Individuare eventuali indecisioni, punti di crescita o rottura con i trend è reso ancora più facile dalla presenza di questi strumenti, che di default sono leggibili nella maggioranza dei grafici per forex disponibili. Sfruttiamoli quindi adeguatamente per costruire i nostri trend tattici da seguire, certi che prima o poi potremo prevedere correttamente l’andamento di queste posizioni.

TIPOLOGIE DI GRAFICI PER IL TRADING

Per un trader non esiste migliore alleato dei grafici forex. Aiutano a comprendere la situazione in un dato momento, favoriscono la redazione di strategie e piani di intervento. Esistono tre tipi di grafici forex, ognuno valido per un momento o uno scopo specifico. Ecco le loro caratteristiche, i pregi e i difetti.

Grafico a linea. E’ quello più banale (o semplice se preferite) di tutti. Appare come una linea che sale o che scende, a volte  frastagliata come se fosse un cardiogramma. La sua interpretazione è facile. Ogni punto di questa linea corrisponde al valore che il cambio ha assunto in un preciso lasso di tempo, in genere riprodotto nella barra delle ordinate.

Il grafico a linea è utile quando si vuole conoscere l’andamento del mercato in modo facile e sbrigativo. Quando si ha fretta, è l’ideale. Il suo difetto è che, appunto, l’unica informazione che è in grado di dare è “il valore del cambio in un dato momento”. Non restituisce nulla, per esempio, sui minimi e sui massimi di sessione.

 

 

Grafico a barre. E’ molto simile al grafico a linea e, in un certo senso, “lo contiene”. Il grafico a barre è un grafico a linea nel quale però la curva è tagliata verticalmente da alcune lineette. Queste rappresentano i massimi e minimi registrati in una data sessione. Il grafico a barre, a dispetto di quello precedente, è in grado di dare informazione su questi due essenziali aspetti.

 

Per la precisione, il punto superiore della linea orizzontale corrisponde al massimo, e quello inferiore corrisponde al minimo.

 

Grafico a candele. Detto anche “Candlestick” o “grafico a candele giapponesi”, è quello più utilizzato, soprattutto quando lo scopo è quello di informarsi per elaborare strategie. Il quantitativo di informazioni è identico a quelle del grafico a barre ma è assai intuitivo e facile da leggere.

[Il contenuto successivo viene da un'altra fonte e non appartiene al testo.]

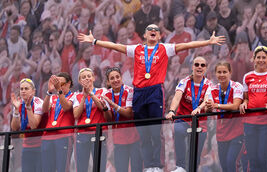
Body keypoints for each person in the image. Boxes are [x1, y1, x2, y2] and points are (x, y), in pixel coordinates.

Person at [78, 23, 225, 171]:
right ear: (145, 35)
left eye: (156, 30)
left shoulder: (164, 48)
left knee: (156, 130)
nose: (153, 31)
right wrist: (94, 41)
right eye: (150, 30)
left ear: (160, 35)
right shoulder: (137, 49)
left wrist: (208, 42)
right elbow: (116, 46)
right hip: (139, 92)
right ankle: (149, 166)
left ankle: (157, 165)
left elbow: (187, 45)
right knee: (143, 132)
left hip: (155, 92)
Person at [166, 56, 212, 172]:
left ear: (206, 68)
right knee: (178, 130)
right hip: (184, 119)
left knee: (195, 152)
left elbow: (207, 99)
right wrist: (172, 111)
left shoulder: (209, 84)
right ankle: (180, 167)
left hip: (200, 123)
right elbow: (177, 98)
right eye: (197, 64)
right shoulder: (184, 81)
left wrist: (199, 108)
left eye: (202, 65)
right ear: (192, 67)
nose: (199, 67)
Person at [239, 46, 267, 171]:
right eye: (258, 57)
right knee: (252, 158)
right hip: (249, 123)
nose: (261, 60)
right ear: (253, 59)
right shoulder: (247, 76)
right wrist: (244, 103)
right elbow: (246, 98)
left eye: (264, 57)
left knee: (263, 158)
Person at [205, 62, 244, 172]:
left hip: (237, 132)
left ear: (230, 73)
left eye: (224, 72)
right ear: (215, 74)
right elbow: (208, 108)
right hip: (221, 133)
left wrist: (216, 105)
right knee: (224, 166)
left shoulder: (237, 86)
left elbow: (236, 106)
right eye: (219, 72)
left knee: (231, 162)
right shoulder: (212, 89)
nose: (222, 75)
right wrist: (208, 107)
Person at [103, 67, 142, 172]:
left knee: (137, 169)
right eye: (112, 78)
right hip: (118, 139)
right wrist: (105, 108)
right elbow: (109, 120)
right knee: (121, 169)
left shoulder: (130, 91)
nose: (115, 80)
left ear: (121, 78)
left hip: (135, 137)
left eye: (117, 77)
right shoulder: (106, 95)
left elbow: (129, 114)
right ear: (108, 81)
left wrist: (112, 104)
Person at [72, 67, 110, 172]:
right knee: (81, 167)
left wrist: (91, 94)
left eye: (89, 76)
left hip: (98, 132)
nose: (87, 78)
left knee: (99, 165)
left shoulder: (102, 91)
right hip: (82, 133)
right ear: (80, 81)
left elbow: (103, 108)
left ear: (93, 78)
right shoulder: (77, 95)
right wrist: (84, 97)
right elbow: (76, 115)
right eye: (83, 77)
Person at [41, 73, 75, 172]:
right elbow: (44, 109)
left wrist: (59, 90)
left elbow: (66, 107)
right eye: (57, 84)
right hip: (47, 136)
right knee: (47, 169)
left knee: (62, 168)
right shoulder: (53, 97)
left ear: (68, 83)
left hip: (64, 136)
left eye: (61, 84)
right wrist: (49, 92)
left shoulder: (74, 96)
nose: (58, 86)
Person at [11, 78, 45, 172]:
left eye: (26, 88)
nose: (23, 91)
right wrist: (16, 111)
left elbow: (34, 126)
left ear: (33, 91)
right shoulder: (18, 103)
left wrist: (28, 107)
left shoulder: (39, 103)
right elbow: (14, 128)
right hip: (27, 146)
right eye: (21, 89)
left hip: (41, 146)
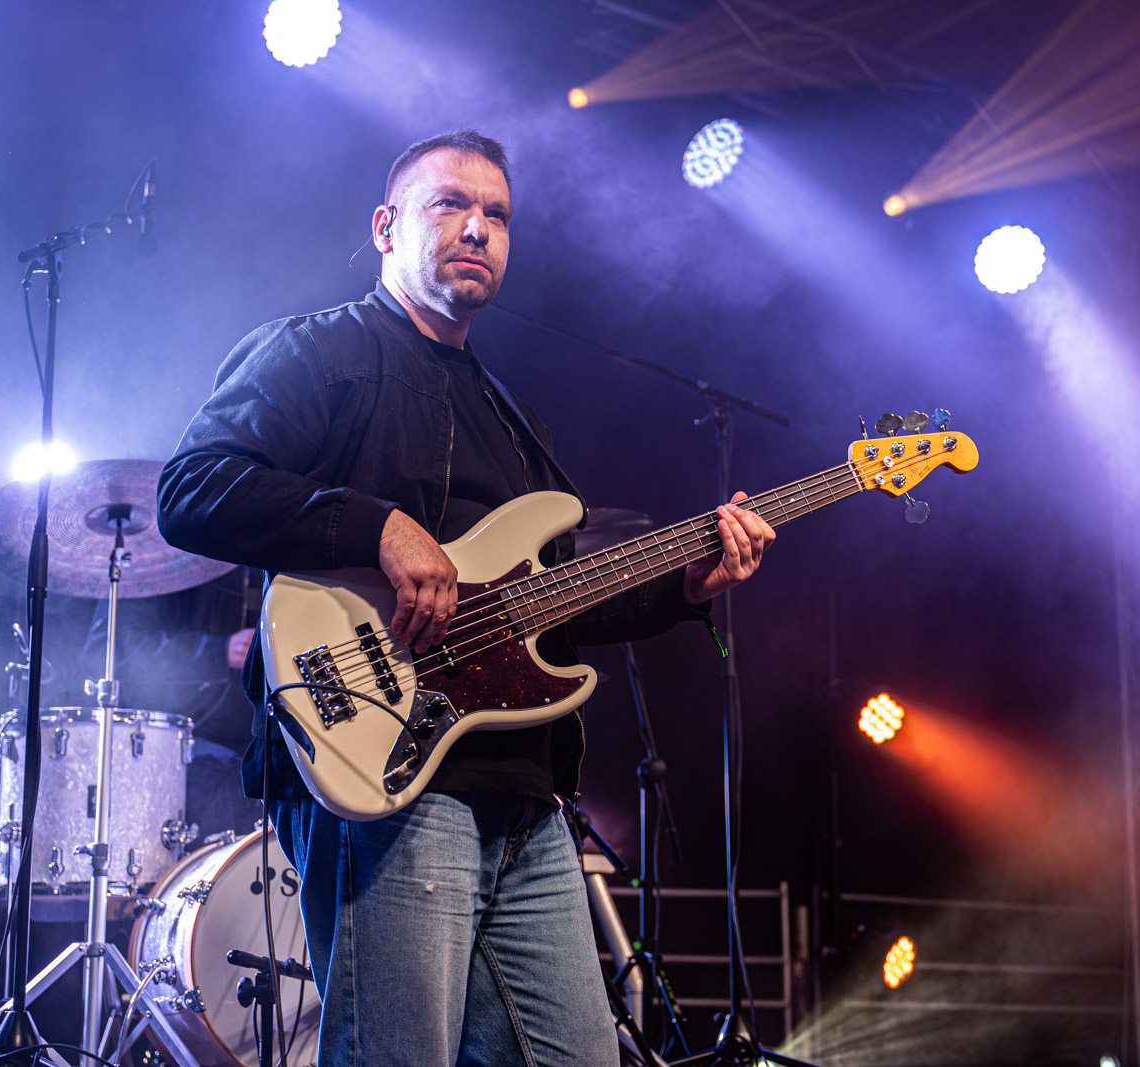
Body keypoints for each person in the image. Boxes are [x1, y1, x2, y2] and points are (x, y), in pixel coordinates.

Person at [157, 129, 774, 1067]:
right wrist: (377, 525)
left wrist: (686, 585)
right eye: (450, 204)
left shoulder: (514, 419)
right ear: (385, 226)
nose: (478, 228)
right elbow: (194, 488)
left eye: (497, 214)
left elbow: (557, 602)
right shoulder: (321, 351)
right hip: (388, 770)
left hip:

Ogni sessione è rappresentata da un quadrilatero, chiaro quando la sessione ha avuto una tendenza rialzista, scuro quando la sessione si è rivelata ribassista. Più è lungo il quadrilatero-candela, maggiore è stato il divario tra il valore d’apertura e quello di chiusura.

Le candele possono essere arricchite da delle linee verticali, che partono dal lato superiore e dal lato inferiore. Queste linee verticali hanno la stessa funzione di quelle apprezzabili nel grafico a barre e vengono chiamate “ombre”.